I wasn't getting as specific as "championing the glory of the market". But in a general sense, what you are referring to the "market" is really the origin of control. Who is in control over your life and decisions in it and the consequences from it ... are you in control or some other party like politicians or bureaucrats who lord and decree and impose what you can choose if you have a choice at all, which invariably must include the ability to exclude oneself from matters that are not a common expense and value, which cannot be individually separated out like defense or cost of core governmental functions.

It's the age old question, who is a better person to make decisions for yourself, you yourself, or some person somewhere that believes they know better what is best for you in your particular set of circumstances. Some call it communism, some marxism, some authoritarianism, some totalitarianism ... but ultimately they are simply differing degrees and characteristics of the same question ... who controls your life?


Okay, lets start by repealing limited liability for investors.
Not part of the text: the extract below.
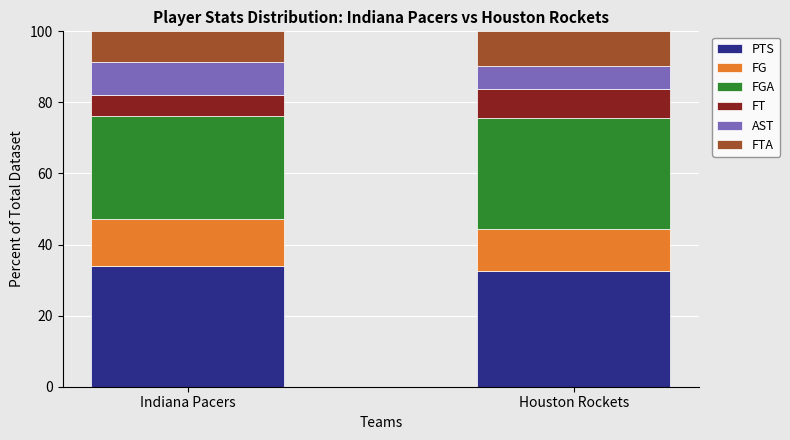

The value of PTS at Houston Rockets is 32.5. True or false?

True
If the government has no place simplifying the process of buying insurance (by making sure products are available, comparable and reliable), then the government has no place protecting people from legal consequences related to their investments.


If my employer buys health insurance for me, neither they nor I pay taxes on the premium cost. If I buy the exact same policy for myself, it is fully taxable to me. The amount of taxes is not small, about $1000 per month. So, the government is already imposing a very strong centrally planning effect on how health care works by tax policy.


Or it's the eternal struggle of a community whole trying to overcome ruthless selfishness of those in power.

Your naked partisanship is ugly and unhelpful.


>and are thereby inherently inefficient and wasteful

The many healthcare systems generally described as "socialist" are more cost-efficient than the American system.